4 of 131 comments (clear)

  1. Oh no! by cold+fjord · · Score: 5, Funny


    Somebody set up us the bombe!

    --
    much of left-wing thought is a kind of playing with fire by people who don't even know that fire is hot - George Orwell
  2. Re:Marian Rejewski by Mahy · · Score: 5, Informative

    Turing didn't just wire the thing up: He came up with the approach that allowed them to deal with the plug board.

    It is even less well known that Turing's Bombes were unable to solve the 4-wheel Naval Enigma. The 4-wheel Naval Enigma was actually solved by engineers working for NCR in Dayton Ohio, led by Joe Desch. Their contributions were classified until the mid-90s, and so were not well known. See:

    1) http://www.daytoncodebreakers.com/
    2) http://en.wikipedia.org/wiki/Joseph_Desch

  3. Re:Deserved honour, indeed. by JohnGrahamCumming · · Score: 5, Insightful

    Turing's death is a warning about the dangers of discriminating against people because they are different.

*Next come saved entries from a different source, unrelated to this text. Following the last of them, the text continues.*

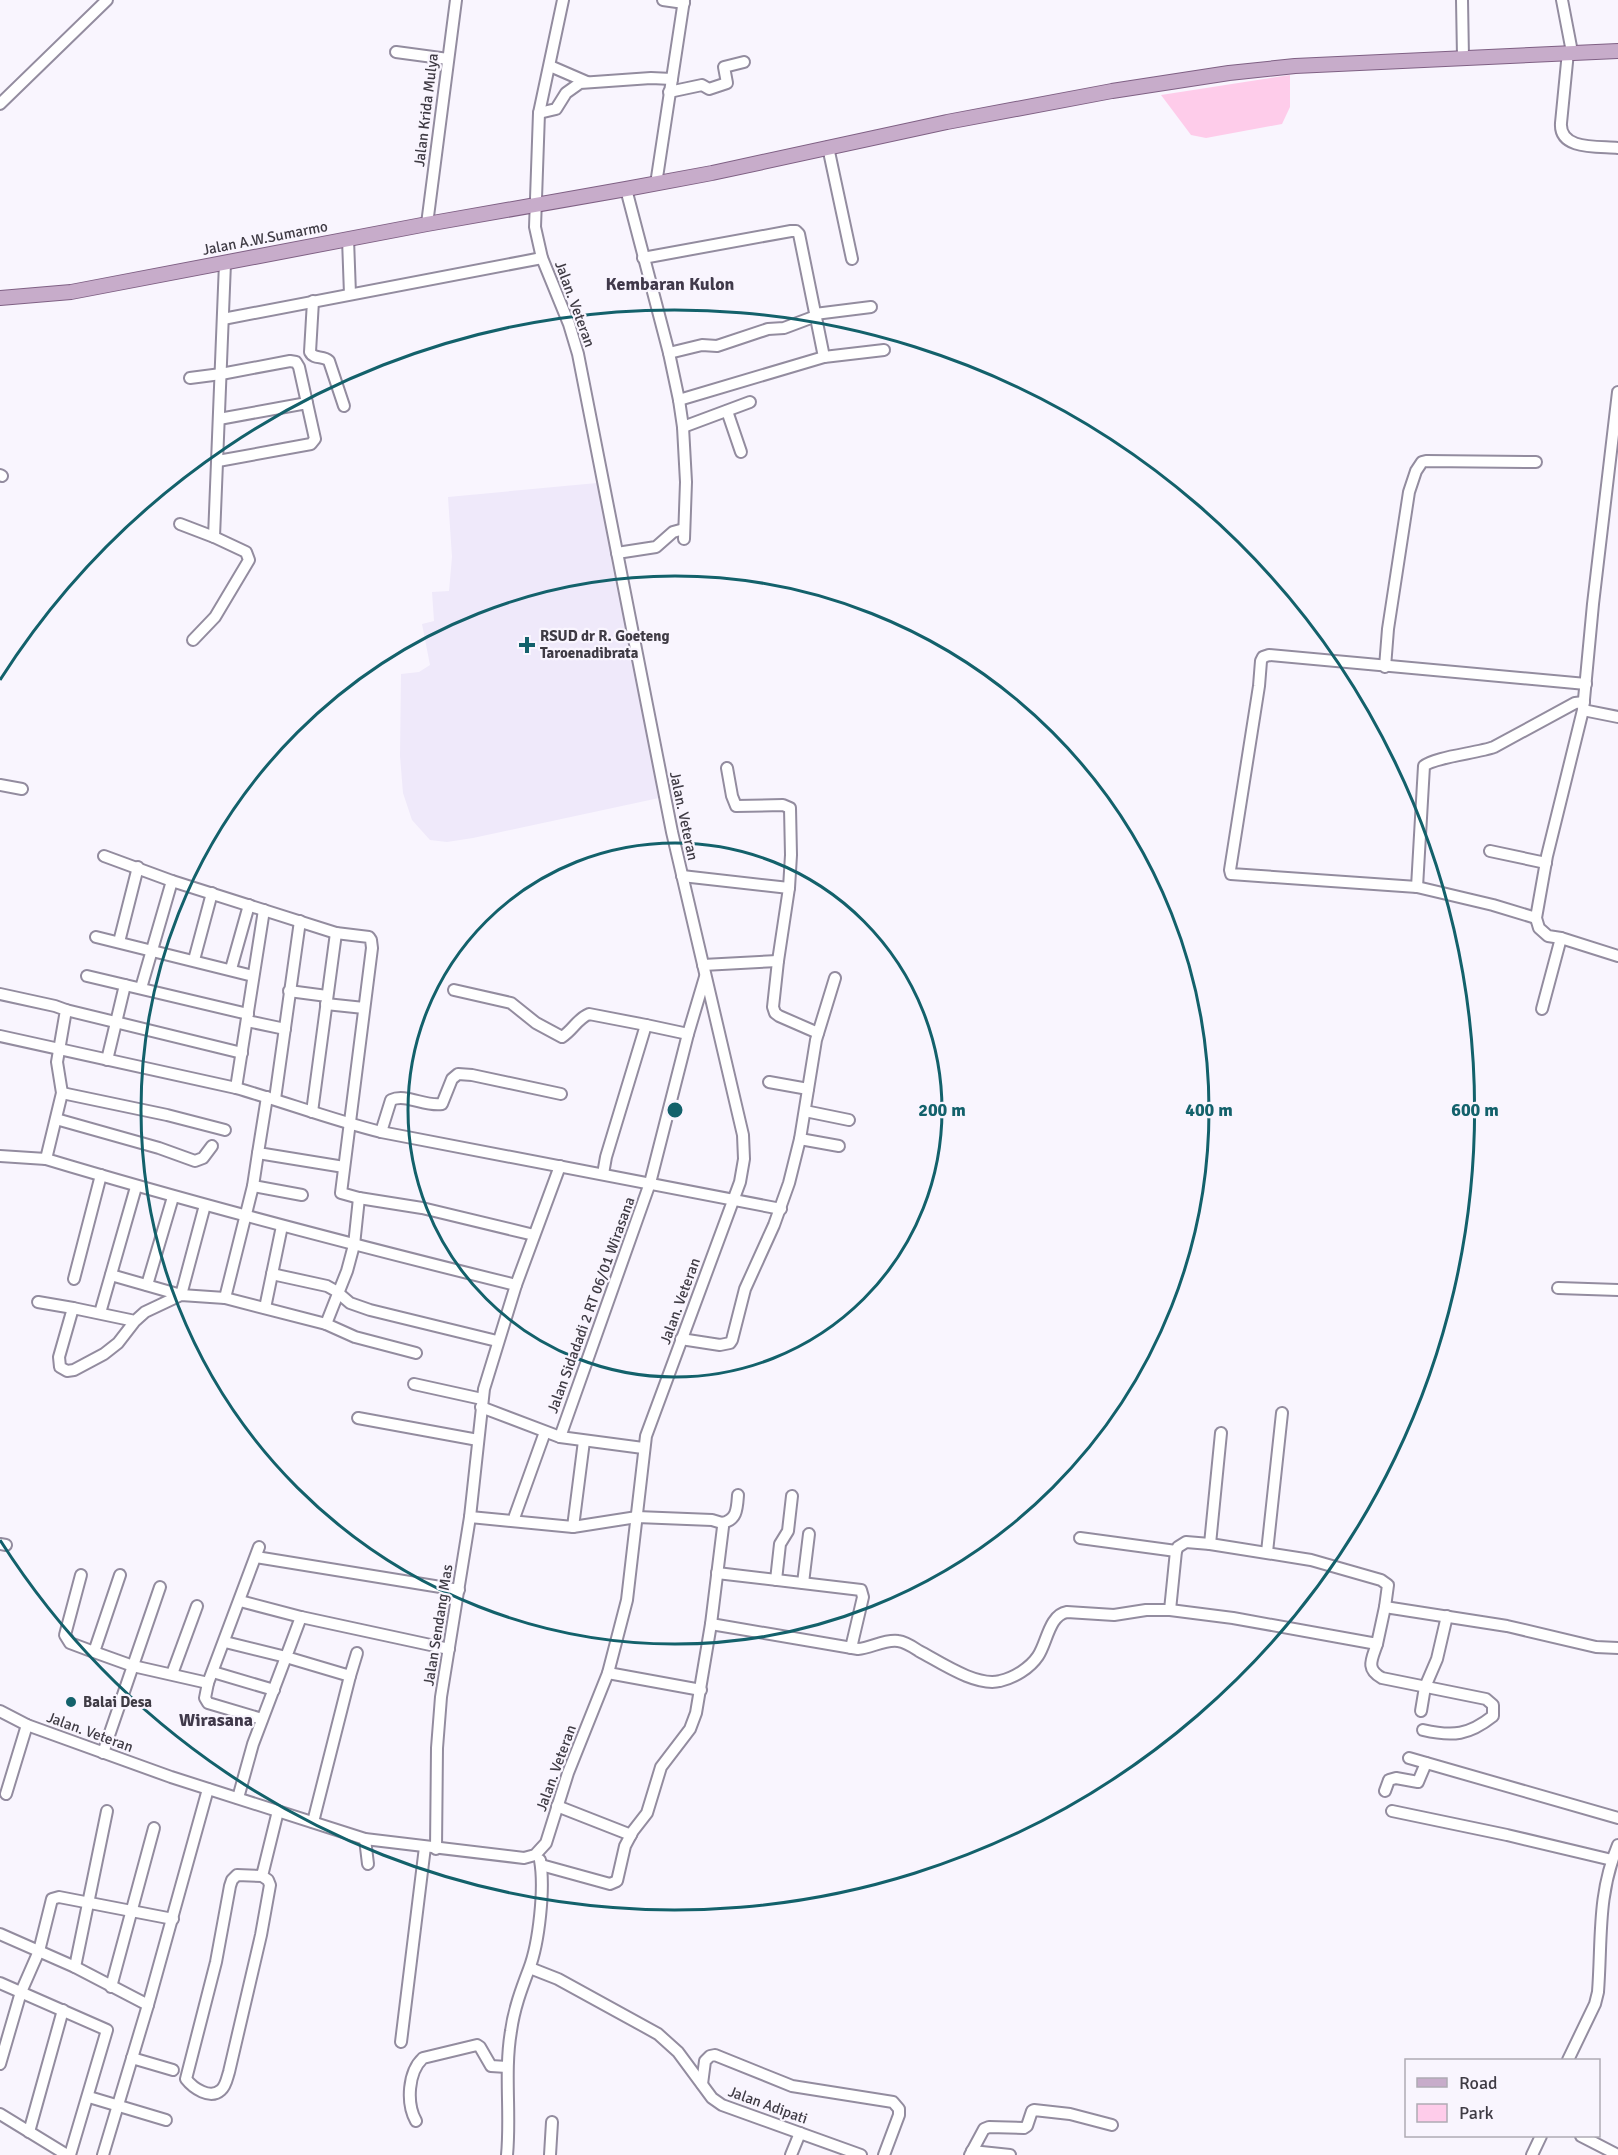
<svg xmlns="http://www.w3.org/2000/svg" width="1618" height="2155" font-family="Signika,sans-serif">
  <rect width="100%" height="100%" fill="#f9f5fe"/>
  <!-- built -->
  <path fill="#efe9fa" d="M597,483L659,798L473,838L447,842L430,840L412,820L403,793L400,756L401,674L419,672L430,665L422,624L434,621L432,592L449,591L452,557L448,497Z"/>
  <!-- green -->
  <path fill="#feccea" d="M1290,75V107L1282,124L1206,138L1191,135L1161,95Z"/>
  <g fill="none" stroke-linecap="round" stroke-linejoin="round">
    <defs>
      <g id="minor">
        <path d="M663,0L684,3"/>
        <path d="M1462,0L1463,57"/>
        <path d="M1562,0L1572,52"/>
        <path d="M396,52L448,59"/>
        <path d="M1568,52L1561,123C1559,151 1600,146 1618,148"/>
        <path d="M550,66L587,82"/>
        <path d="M669,92L702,85L709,89L727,83L724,67L744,62"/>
        <path d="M0,104L107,0"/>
        <path d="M539,113L556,109L566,93L580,83L651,78L672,79"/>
        <path d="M828,147L852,259"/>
        <path d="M656,184L684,0"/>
        <path d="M626,189L669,353L679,400L683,427L686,482L684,539"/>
        <path d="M427,224L456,0"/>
        <path d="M348,239L350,294"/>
        <path d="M643,258L791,231H796L799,234L824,357L679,400"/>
        <path d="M313,301L310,352C314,360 323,355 329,361L344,406"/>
        <path d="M815,314L871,307"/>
        <path d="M223,319L542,258"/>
        <path d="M669,353L702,345L717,346L768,329L784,328L816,316"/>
        <path d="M824,357L884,350"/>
        <path d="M190,378L221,374L290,361L296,362L299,367L307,403"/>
        <path d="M1618,392L1593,604L1583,710L1547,856L1536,918L1539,928L1548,936L1561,938L1618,956"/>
        <path d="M727,411L741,452"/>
        <path d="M683,427L750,402"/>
        <path d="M218,461L311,444L315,439L307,403L219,419"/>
        <path d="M0,475L2,476"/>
        <path d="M180,524L214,537"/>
        <path d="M617,553L656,547L673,532L684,529"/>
        <path d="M193,640L215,617L249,560L246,552L214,537L225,263"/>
        <path d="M1385,667L1388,629L1409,492L1416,471L1422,462L1426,461L1536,462"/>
        <path d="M1583,710L1618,717"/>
        <path d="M727,768L732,796L736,806L783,805L790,808L791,855L789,888"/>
        <path d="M0,785L22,789"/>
        <path d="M1490,851L1546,863"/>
        <path d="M104,856L172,881L336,933L369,937L371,940L372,948L341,1193L359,1198L422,1208L534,1235"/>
        <path d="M682,876L789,888L778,961L773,1007L775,1013L779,1016L818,1033"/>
        <path d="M1417,887L1424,766C1434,757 1478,753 1494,747L1575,703L1584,702"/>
        <path d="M1536,918L1493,905L1417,887L1231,874L1230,870L1259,686L1261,661L1263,657L1269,655L1586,684"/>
        <path d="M96,937L253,976"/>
        <path d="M119,942L138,867"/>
        <path d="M194,960L212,893"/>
        <path d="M703,965L778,961"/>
        <path d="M231,969L249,905"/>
        <path d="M87,976L248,1014"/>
        <path d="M141,988L172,881"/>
        <path d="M454,990L511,1003L536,1023L562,1037C573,1030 577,1019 589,1014L646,1025"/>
        <path d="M289,991L327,996"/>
        <path d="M0,994L55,1006L66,1010L57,1062L62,1093L46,1159C202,1206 358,1246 516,1285"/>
        <path d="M326,1004L364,1008"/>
        <path d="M1542,1009L1561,938"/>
        <path d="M66,1010L242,1053"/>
        <path d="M247,1021L285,1029"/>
        <path d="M0,1036L236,1088C285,1102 332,1120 381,1132L781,1209"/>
        <path d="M107,1060L125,985"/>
        <path d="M769,1082L808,1089"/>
        <path d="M236,1088L264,910"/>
        <path d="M62,1093L167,1115L225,1130"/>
        <path d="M267,1097L258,1153L344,1167"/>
        <path d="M275,1099L300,921"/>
        <path d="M805,1111L849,1120"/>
        <path d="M312,1112L336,933"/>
        <path d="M56,1119L159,1148L195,1161L203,1158L212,1146"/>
        <path d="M381,1132L391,1100C406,1093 425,1107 442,1104L452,1079L458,1074L472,1075L561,1094"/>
        <path d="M800,1139L839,1146"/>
        <path d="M258,1153L253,1186L225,1298L326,1324L355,1337L416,1353"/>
        <path d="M0,1156L46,1159"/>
        <path d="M603,1174L606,1157L646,1025L688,1034"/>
        <path d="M253,1186L302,1195"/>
        <path d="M272,1274L327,1286L336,1291L350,1303L370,1310L497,1341"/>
        <path d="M111,1275L181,1295L205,1205"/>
        <path d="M74,1279L101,1175"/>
        <path d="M147,1285L173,1197"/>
        <path d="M1558,1288L1618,1290"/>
        <path d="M38,1302L73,1308"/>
        <path d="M265,1308L282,1226"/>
        <path d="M100,1313L136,1187"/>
        <path d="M135,1321L73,1308L59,1357L60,1367L67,1371L74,1370L104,1354L118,1343L135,1321L145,1312L181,1295L225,1298"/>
        <path d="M326,1324L347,1271L354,1245L359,1198"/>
        <path d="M681,1339L720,1345L730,1343L732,1340L745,1289L774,1225L789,1183L800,1139L816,1040L835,978"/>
        <path d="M414,1384L482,1399"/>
        <path d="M481,1407L560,1437L643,1448"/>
        <path d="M358,1418L478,1440"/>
        <path d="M560,1437L650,1183L688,1034L705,977"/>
        <path d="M470,1517L573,1527L637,1517L712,1520L722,1523L723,1527L711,1624L696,1713L690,1729L661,1767L647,1813L633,1831L625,1846L617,1881L610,1884L541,1865"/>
        <path d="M513,1521L545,1432"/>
        <path d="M722,1523C737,1520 737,1509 738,1495"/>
        <path d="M573,1527L584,1441"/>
        <path d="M1080,1538L1176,1551"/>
        <path d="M0,1544L6,1545"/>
        <path d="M1210,1544L1221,1433"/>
        <path d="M1267,1552L1282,1413"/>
        <path d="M256,1557L459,1590"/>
        <path d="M717,1573L861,1590L863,1597L851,1648"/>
        <path d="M81,1575L65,1635L70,1643L94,1652"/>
        <path d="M120,1575L94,1652L133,1666L208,1683L259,1547"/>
        <path d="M776,1580L780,1544L788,1531L792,1496"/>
        <path d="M803,1583L809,1534"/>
        <path d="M240,1601L301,1617L449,1649"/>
        <path d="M1170,1610L1176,1551L1178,1547L1186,1542L1210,1544L1311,1560L1381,1580L1388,1585L1385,1607"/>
        <path d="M301,1617L286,1657L350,1676L357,1653"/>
        <path d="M711,1624L858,1649C871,1648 885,1639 898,1641C906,1642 913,1647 919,1651C940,1662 976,1687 1000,1681C1014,1678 1030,1668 1038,1656C1047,1643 1049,1615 1067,1612L1114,1615L1146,1610H1170L1233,1618L1377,1644L1385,1607L1507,1626L1596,1647L1618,1648"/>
        <path d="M225,1642L286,1657L253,1744L238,1798"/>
        <path d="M1377,1644C1372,1659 1365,1669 1382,1678L1486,1699L1493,1705V1716C1469,1735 1453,1737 1423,1730"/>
        <path d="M213,1672L274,1690"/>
        <path d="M608,1673L701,1690"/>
        <path d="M172,1674L197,1606"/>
        <path d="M208,1683L205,1698L208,1703L262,1719"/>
        <path d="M0,1711L27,1725L171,1777L365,1839L524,1858L535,1855L546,1843L568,1773L608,1673L627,1600L646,1436L740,1182L744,1159L743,1135L672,832L578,354L569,324L542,258L535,227L539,113L563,0"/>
        <path d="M1421,1711L1425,1687L1437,1659L1447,1616"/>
        <path d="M103,1753L160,1587"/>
        <path d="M1409,1758L1618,1818"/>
        <path d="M1385,1791L1389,1780L1396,1778L1418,1782L1426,1763"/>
        <path d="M6,1794L27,1725"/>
        <path d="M557,1806L631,1835"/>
        <path d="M107,1811L75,1967L148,2005L208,1789"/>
        <path d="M1392,1811L1507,1835L1612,1860"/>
        <path d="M313,1822L350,1676"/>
        <path d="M365,1839L368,1864"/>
        <path d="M436,1849L437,1748L441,1697L470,1517L484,1389L516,1285L560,1166"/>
        <path d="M262,1876L237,1875L232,1880L230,1886L216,1962L187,2075L186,2079C193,2088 210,2100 221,2090C226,2086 227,2078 229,2072L261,1935L270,1885L268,1880L262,1876L278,1811"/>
        <path d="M0,1934L75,1967"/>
        <path d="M530,1968L558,1979L658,2034L678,2052L712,2098L722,2105L861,2155"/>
        <path d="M0,1983L107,2030L70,2155"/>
        <path d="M111,1987L154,1828"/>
        <path d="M401,2042L425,1847"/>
        <path d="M132,2058L173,2070"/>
        <path d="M1568,2060L1595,2004L1598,1992C1602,1939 1597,1895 1618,1845"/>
        <path d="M0,2064L21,1992L39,1951L52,1899L59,1897L173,1919"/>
        <path d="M702,2084L705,2061L710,2056L715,2055L792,2086L893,2102L899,2109V2115L884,2155"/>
        <path d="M89,2097L166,2120"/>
        <path d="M0,2114L67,2155"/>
        <path d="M416,2121C406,2103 408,2072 423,2058L477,2045L480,2047L491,2066L507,2067"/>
        <path d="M29,2132L63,2010"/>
        <path d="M1581,2136L1618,2155"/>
        <path d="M972,2151L1010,2155"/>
        <path d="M103,2155L148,2005"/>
        <path d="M507,2155C511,2114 504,2072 511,2031C514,2009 521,1990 529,1969C539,1943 545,1888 540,1860"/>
        <path d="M550,2155L552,2122"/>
        <path d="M791,2155L800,2133"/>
        <path d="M970,2155L984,2129L989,2127L1024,2128L1027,2126L1032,2111L1034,2110L1070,2114L1112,2125"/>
        <path d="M1532,2155L1541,2136"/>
      </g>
      <path id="major" d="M0,298L71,292L427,224L626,189L712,173L947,122L1112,91L1229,73L1295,66L1618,51"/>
    </defs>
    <!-- minor casing -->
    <use href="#minor" stroke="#938c9f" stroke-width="14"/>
    <!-- major casing -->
    <use href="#major" stroke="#7f6084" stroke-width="16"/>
    <!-- minor -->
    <use href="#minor" stroke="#fff" stroke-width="10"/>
    <!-- major -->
    <use href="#major" stroke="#c7acca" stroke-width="14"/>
  </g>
  <!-- distance rings -->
  <g fill="none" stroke="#13616b" stroke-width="3">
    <circle cx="675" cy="1110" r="267"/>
    <circle cx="675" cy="1110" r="534"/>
    <path d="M0 680A800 800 0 1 1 0 1540"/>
  </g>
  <!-- markers -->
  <g fill="#13616b" stroke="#f9f5fe" stroke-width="2">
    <path d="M524 636h6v6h6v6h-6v6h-6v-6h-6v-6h6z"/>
    <circle cx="71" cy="1702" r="6"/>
  </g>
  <g text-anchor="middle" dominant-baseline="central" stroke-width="4.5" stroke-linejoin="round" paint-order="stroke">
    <!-- street labels -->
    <g font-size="15" fill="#3f3b44" stroke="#f9f5fe">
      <text transform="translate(426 110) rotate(-83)">Jalan Krida Mulya</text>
      <text transform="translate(265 238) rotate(-11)">Jalan A.W.Sumarmo</text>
      <text transform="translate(575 304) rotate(70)">Jalan. Veteran</text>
      <text transform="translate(684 816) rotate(78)">Jalan. Veteran</text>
      <text transform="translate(680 1301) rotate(-70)">Jalan. Veteran</text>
      <text transform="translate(591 1305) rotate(-70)">Jalan Sidadadi 2 RT 06/01 Wirasana</text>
      <text transform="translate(438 1625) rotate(-81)">Jalan Sendang Mas</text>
      <text transform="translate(90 1732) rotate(20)">Jalan. Veteran</text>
      <text transform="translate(556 1768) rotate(-70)">Jalan. Veteran</text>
      <text transform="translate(768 2105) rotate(20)">Jalan Adipati</text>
    </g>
    <!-- poi labels -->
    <g font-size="15" font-weight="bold" fill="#3f3b44" stroke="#f9f5fe" text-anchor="start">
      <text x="540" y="636">RSUD dr R. Goeteng<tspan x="540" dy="17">Taroenadibrata</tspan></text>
      <text x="83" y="1702">Balai Desa</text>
    </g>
    <!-- quarter labels -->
    <g font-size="18" font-weight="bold" fill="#40394a" stroke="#f9f5fe">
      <text x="670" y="284">Kembaran Kulon</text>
      <text x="216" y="1720">Wirasana</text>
    </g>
  </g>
  <circle cx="675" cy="1110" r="9" fill="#13616b" stroke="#f9f5fe" stroke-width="3"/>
  <g font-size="18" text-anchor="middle" font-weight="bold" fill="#13616b" stroke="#f9f5fe" stroke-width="4.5" stroke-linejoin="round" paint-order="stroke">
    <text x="942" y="1116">200 m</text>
    <text x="1209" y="1116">400 m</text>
    <text x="1475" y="1116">600 m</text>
  </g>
  <!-- legend -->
  <rect x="1405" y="2059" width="195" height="78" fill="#f9f5fe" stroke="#afabb4" stroke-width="1.5"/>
  <rect x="1417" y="2078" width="30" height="9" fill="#c7acca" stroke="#afabb4" stroke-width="1.5"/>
  <text x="1459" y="2089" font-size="18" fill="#3f3b44">Road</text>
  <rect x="1417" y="2104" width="30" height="18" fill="#feccea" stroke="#afabb4" stroke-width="1.5"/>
  <text x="1459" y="2119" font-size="18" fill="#3f3b44">Park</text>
</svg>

    For all values of 'different'.

    John.

  4. Re:Why? by igb · · Score: 5, Interesting
    I'm not sure it's entirely true, anyway. The claim's always made that the reason the British didn't reveal that they'd broken Enigma (in the way in which the Americans rapidly documented the breaks into Red and Purple as soon as the war was over) was that the British were selling Enigma to misguided European powers, advertising it as the German's finest, without revealing they'd broken into it. For this story to make sense, the British would have to have retained the ability to break into Enigma.

    It's always rumoured that Collossi were in service at Cheltenham into the sixties, attacking various Fish-style machine baudot-code ciphers. It doesn't seem unreasonable to suggest that a bombe or two were kept as well: with the use of the diagonal board, they were probably faster than an emulation in a computer would have been.